El filósofo que se suicidó en legítima defensa

Manuel Villa-Mabela

Schopenguay

Era un tipo triste y poco decidido. Cuando se atrevía soñaba con convertirse en antropólogo y explorador pero sus múltiples alergias le hicieron desistir de sus fábulas y se arrinconó en la burbuja de su hogar.  Decidió investigar la causa que desencanta a los sueños. Su aspecto poco afortunado y su escaso atrevimiento le enjaularon entre estanterías de libros. Y su integridad, buen criterio y lealtad  le relegó a la marginación social. Se entregó entonces a rastrear sin descanso el porqué de los sinsabores vitales. Hoy día era uno de los filósofos más acreditados y autor de numerosas publicaciones de éxito entre las que destaca su excelente auto-biografía, cinco semanas en el número uno de ventas,  donde relata la suerte que tuvo al ser ignorado por la sociedad, agradeciendo las circunstancias mundanas que le hundieron en el conocimiento para más tarde triunfar, aunque fuera sin las muletas del afecto y la admiración.

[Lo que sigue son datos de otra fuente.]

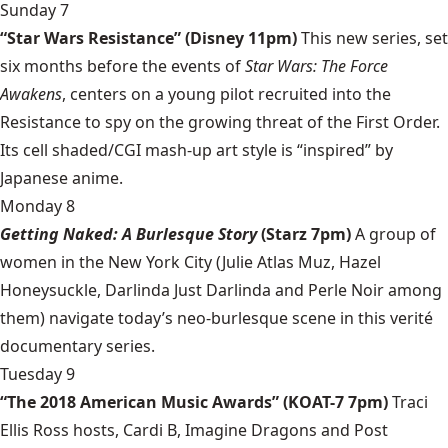
Sunday 7
“Star Wars Resistance” (Disney 11pm)
This new series, set
six months before the events of
Star Wars: The Force
Awakens
, centers on a young pilot recruited into the
Resistance to spy on the growing threat of the First Order.
Its cell shaded/CGI mash-up art style is “inspired” by
Japanese anime.
Monday 8
Getting Naked: A Burlesque Story
(Starz 7pm)
A group of
women in the New York City (Julie Atlas Muz, Hazel
Honeysuckle, Darlinda Just Darlinda and Perle Noir among
them) navigate today’s neo-burlesque scene in this verité
documentary series.
Tuesday 9
“The 2018 American Music Awards” (KOAT-7 7pm)
Traci
Ellis Ross hosts, Cardi B, Imagine Dragons and Post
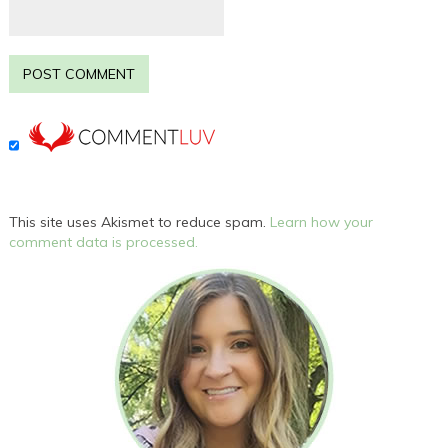
This site uses Akismet to reduce spam.
Learn how your
comment data is processed.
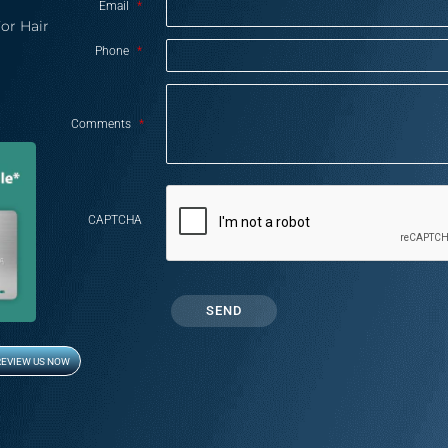
Email
*
or Hair
Phone
*
Comments
*
CAPTCHA
REVIEW US NOW
Opens in new window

Apenas había gente en su entierro, el cementerio queda muy lejos del centro, sin olvidar que hoy retransmitían la final de la copa.

Su primer intento de suicidio fue a las nueve de la mañana. Barajó la idea de lanzarse desde una décima planta pero consideró que no iba suficientemente bien vestido y, desde luego, en el trayecto corría el riesgo de que se le aflojara el nudo de la corbata. No olvidó que era un personaje público. Así que decidió tomarse un matarratas con sabor a fresa pero solo consiguió una pertinaz diarrea. A las siete de la tarde, ya aliviado del primer intento se entregó al segundo precipitándose al sexo compulsivo. Alquiló cinco prostitutas, todas ellas con el graduado escolar aprobado. La cultura siempre fue una exigencia en su vida. Intentó suicidarse de placer pero dada su penosa pericia y su inexistente instinto sexual se quedó dormido mientras se enfundaba el primer condón con sus iniciales bordadas. No le quedó otra salida que atiborrarse de interrogantes vitales. Se colocó ante el espejo y recitó una a una todas las cosas que desconocía hasta caer desfallecido y sin vida por atragantamiento de tantas preguntas sin solución.

Ha muerto un filósofo. Nadie llorará por su ausencia.